» **EXERCISE**: Return every line below that contains the word "bâtiment". Case counts.

» **SOURCE DATA**:
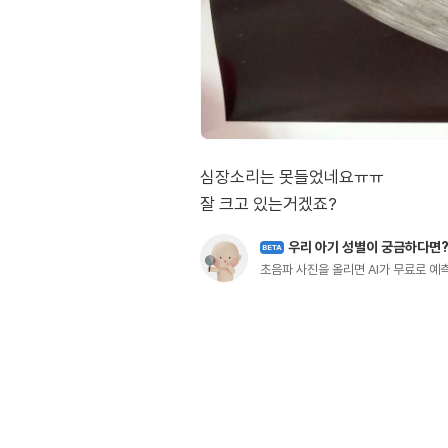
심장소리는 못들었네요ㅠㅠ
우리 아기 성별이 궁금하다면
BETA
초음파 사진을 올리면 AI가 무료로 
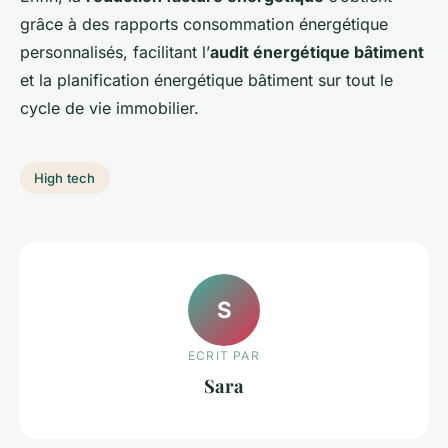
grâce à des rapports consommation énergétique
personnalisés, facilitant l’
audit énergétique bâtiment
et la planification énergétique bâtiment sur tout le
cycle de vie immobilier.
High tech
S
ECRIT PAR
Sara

==

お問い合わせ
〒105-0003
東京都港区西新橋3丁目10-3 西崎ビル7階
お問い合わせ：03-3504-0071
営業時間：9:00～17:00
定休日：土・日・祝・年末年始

==

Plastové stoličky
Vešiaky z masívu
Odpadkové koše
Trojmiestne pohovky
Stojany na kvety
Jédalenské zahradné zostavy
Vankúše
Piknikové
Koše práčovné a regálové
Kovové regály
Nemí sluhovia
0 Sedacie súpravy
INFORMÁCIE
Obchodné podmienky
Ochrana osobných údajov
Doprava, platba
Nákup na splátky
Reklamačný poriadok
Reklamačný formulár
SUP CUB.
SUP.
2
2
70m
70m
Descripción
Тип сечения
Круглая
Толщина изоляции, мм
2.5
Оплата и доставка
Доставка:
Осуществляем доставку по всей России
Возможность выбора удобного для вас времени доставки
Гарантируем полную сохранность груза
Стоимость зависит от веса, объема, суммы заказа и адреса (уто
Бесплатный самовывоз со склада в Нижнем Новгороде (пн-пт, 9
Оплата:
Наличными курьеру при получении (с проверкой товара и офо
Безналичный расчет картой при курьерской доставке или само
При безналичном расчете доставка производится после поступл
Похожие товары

» **TASK ANSWER**:
audit énergétique bâtiment
et la planification énergétique bâtiment sur tout le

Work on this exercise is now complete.